#### RECORDS SHOWN ####

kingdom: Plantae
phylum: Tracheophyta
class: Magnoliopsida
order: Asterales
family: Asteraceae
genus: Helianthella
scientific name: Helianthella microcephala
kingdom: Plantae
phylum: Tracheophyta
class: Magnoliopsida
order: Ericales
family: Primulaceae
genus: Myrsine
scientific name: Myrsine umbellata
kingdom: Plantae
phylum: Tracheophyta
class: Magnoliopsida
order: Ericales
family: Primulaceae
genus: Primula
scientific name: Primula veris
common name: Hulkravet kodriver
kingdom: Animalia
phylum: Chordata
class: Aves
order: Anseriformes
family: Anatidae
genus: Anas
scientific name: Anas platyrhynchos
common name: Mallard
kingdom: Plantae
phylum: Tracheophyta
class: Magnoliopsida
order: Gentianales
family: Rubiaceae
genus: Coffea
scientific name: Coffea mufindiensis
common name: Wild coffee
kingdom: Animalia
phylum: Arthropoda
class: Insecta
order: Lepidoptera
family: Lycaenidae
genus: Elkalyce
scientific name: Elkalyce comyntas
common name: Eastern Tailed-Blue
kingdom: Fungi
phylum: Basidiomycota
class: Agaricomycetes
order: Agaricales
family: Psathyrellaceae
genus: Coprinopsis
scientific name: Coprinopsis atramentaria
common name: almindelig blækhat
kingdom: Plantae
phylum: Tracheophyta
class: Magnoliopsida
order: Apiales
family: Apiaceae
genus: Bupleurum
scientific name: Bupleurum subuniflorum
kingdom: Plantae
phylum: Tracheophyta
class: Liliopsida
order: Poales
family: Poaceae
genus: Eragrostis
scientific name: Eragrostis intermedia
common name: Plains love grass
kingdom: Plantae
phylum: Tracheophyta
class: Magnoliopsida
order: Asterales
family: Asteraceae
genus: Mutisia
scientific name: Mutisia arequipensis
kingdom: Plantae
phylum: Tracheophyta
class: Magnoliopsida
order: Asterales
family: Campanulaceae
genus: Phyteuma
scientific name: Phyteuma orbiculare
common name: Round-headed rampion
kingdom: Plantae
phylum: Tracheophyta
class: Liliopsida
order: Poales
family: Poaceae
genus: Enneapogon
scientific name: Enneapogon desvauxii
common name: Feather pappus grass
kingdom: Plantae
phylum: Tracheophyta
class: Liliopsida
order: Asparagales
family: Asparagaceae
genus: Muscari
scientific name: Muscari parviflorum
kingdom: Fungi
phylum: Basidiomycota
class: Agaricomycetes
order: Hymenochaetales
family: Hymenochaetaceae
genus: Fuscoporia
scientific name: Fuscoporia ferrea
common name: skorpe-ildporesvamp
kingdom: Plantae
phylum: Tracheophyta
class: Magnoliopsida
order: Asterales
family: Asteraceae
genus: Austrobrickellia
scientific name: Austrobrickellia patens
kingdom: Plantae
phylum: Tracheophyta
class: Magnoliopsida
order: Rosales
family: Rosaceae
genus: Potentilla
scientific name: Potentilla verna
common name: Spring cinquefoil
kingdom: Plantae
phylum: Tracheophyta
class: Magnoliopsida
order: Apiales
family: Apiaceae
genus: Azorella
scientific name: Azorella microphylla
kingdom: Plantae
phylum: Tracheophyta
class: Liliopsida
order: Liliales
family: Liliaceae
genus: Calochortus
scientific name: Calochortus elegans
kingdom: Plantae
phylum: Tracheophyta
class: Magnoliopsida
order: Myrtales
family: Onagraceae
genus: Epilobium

####

▶ [WORK TO BE COMPLETED] Rewrite the lines of all the entries above, switching each occurrence of "scientific name" to "binomial name" and changing nothing else.

▶ [COMPLETE RESPONSE]
kingdom: Plantae
phylum: Tracheophyta
class: Magnoliopsida
order: Asterales
family: Asteraceae
genus: Helianthella
binomial name: Helianthella microcephala
kingdom: Plantae
phylum: Tracheophyta
class: Magnoliopsida
order: Ericales
family: Primulaceae
genus: Myrsine
binomial name: Myrsine umbellata
kingdom: Plantae
phylum: Tracheophyta
class: Magnoliopsida
order: Ericales
family: Primulaceae
genus: Primula
binomial name: Primula veris
common name: Hulkravet kodriver
kingdom: Animalia
phylum: Chordata
class: Aves
order: Anseriformes
family: Anatidae
genus: Anas
binomial name: Anas platyrhynchos
common name: Mallard
kingdom: Plantae
phylum: Tracheophyta
class: Magnoliopsida
order: Gentianales
family: Rubiaceae
genus: Coffea
binomial name: Coffea mufindiensis
common name: Wild coffee
kingdom: Animalia
phylum: Arthropoda
class: Insecta
order: Lepidoptera
family: Lycaenidae
genus: Elkalyce
binomial name: Elkalyce comyntas
common name: Eastern Tailed-Blue
kingdom: Fungi
phylum: Basidiomycota
class: Agaricomycetes
order: Agaricales
family: Psathyrellaceae
genus: Coprinopsis
binomial name: Coprinopsis atramentaria
common name: almindelig blækhat
kingdom: Plantae
phylum: Tracheophyta
class: Magnoliopsida
order: Apiales
family: Apiaceae
genus: Bupleurum
binomial name: Bupleurum subuniflorum
kingdom: Plantae
phylum: Tracheophyta
class: Liliopsida
order: Poales
family: Poaceae
genus: Eragrostis
binomial name: Eragrostis intermedia
common name: Plains love grass
kingdom: Plantae
phylum: Tracheophyta
class: Magnoliopsida
order: Asterales
family: Asteraceae
genus: Mutisia
binomial name: Mutisia arequipensis
kingdom: Plantae
phylum: Tracheophyta
class: Magnoliopsida
order: Asterales
family: Campanulaceae
genus: Phyteuma
binomial name: Phyteuma orbiculare
common name: Round-headed rampion
kingdom: Plantae
phylum: Tracheophyta
class: Liliopsida
order: Poales
family: Poaceae
genus: Enneapogon
binomial name: Enneapogon desvauxii
common name: Feather pappus grass
kingdom: Plantae
phylum: Tracheophyta
class: Liliopsida
order: Asparagales
family: Asparagaceae
genus: Muscari
binomial name: Muscari parviflorum
kingdom: Fungi
phylum: Basidiomycota
class: Agaricomycetes
order: Hymenochaetales
family: Hymenochaetaceae
genus: Fuscoporia
binomial name: Fuscoporia ferrea
common name: skorpe-ildporesvamp
kingdom: Plantae
phylum: Tracheophyta
class: Magnoliopsida
order: Asterales
family: Asteraceae
genus: Austrobrickellia
binomial name: Austrobrickellia patens
kingdom: Plantae
phylum: Tracheophyta
class: Magnoliopsida
order: Rosales
family: Rosaceae
genus: Potentilla
binomial name: Potentilla verna
common name: Spring cinquefoil
kingdom: Plantae
phylum: Tracheophyta
class: Magnoliopsida
order: Apiales
family: Apiaceae
genus: Azorella
binomial name: Azorella microphylla
kingdom: Plantae
phylum: Tracheophyta
class: Liliopsida
order: Liliales
family: Liliaceae
genus: Calochortus
binomial name: Calochortus elegans
kingdom: Plantae
phylum: Tracheophyta
class: Magnoliopsida
order: Myrtales
family: Onagraceae
genus: Epilobium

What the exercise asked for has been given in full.